Data provided:
□ □ □ □ □ □ □

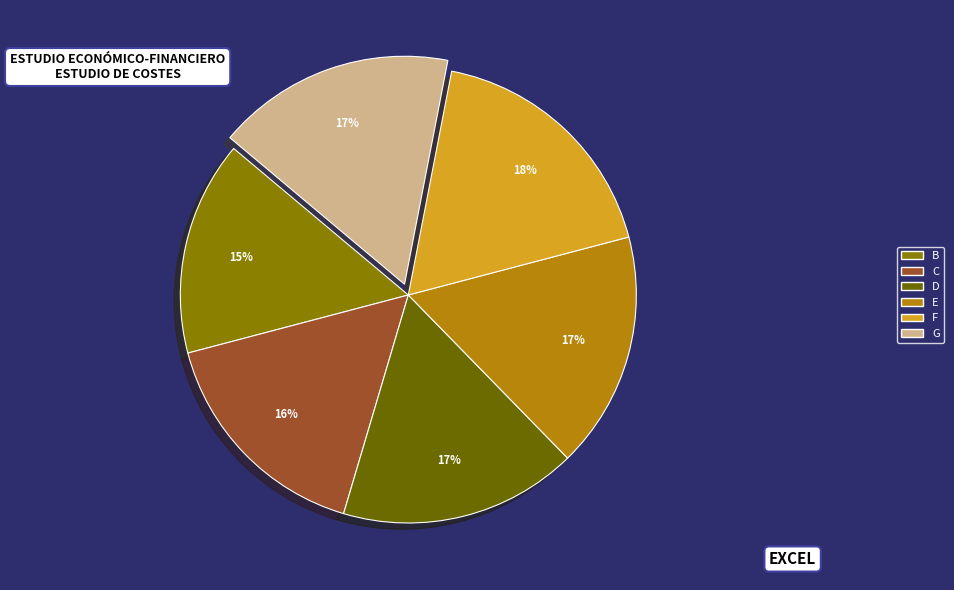

Does any single category account for the majority?

No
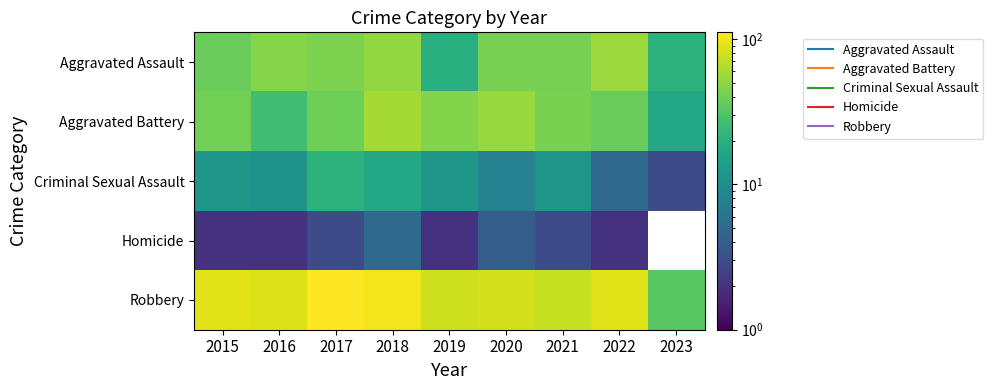

Rank the series at 2016 from lowest to highest value.

Homicide, Criminal Sexual Assault, Aggravated Battery, Aggravated Assault, Robbery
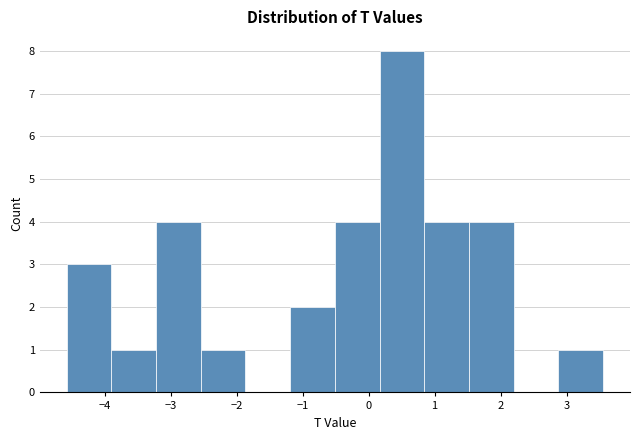

Reading left to right, list every bar in this chart as the range it spans on the x-axis followed by its height. Neither the bar edges nor the heights are printed on the chart, so give them approximately, as read against the axes.

-4.6 to -3.9: 3
-3.9 to -3.2: 1
-3.2 to -2.5: 4
-2.5 to -1.9: 1
-1.9 to -1.2: 0
-1.2 to -0.5: 2
-0.5 to 0.2: 4
0.2 to 0.8: 8
0.8 to 1.5: 4
1.5 to 2.2: 4
2.2 to 2.9: 0
2.9 to 3.6: 1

□ □ □ □ □ □ □

What you need to do:
Quote the data above word for word, covering every line of text, but leave out the pictures.

Response:
Does any single category account for the majority?

No

Rank the series at 2016 from lowest to highest value.

Homicide, Criminal Sexual Assault, Aggravated Battery, Aggravated Assault, Robbery

Reading left to right, list every bar in this chart as the range it spans on the x-axis followed by its height. Neither the bar edges nor the heights are printed on the chart, so give them approximately, as read against the axes.

-4.6 to -3.9: 3
-3.9 to -3.2: 1
-3.2 to -2.5: 4
-2.5 to -1.9: 1
-1.9 to -1.2: 0
-1.2 to -0.5: 2
-0.5 to 0.2: 4
0.2 to 0.8: 8
0.8 to 1.5: 4
1.5 to 2.2: 4
2.2 to 2.9: 0
2.9 to 3.6: 1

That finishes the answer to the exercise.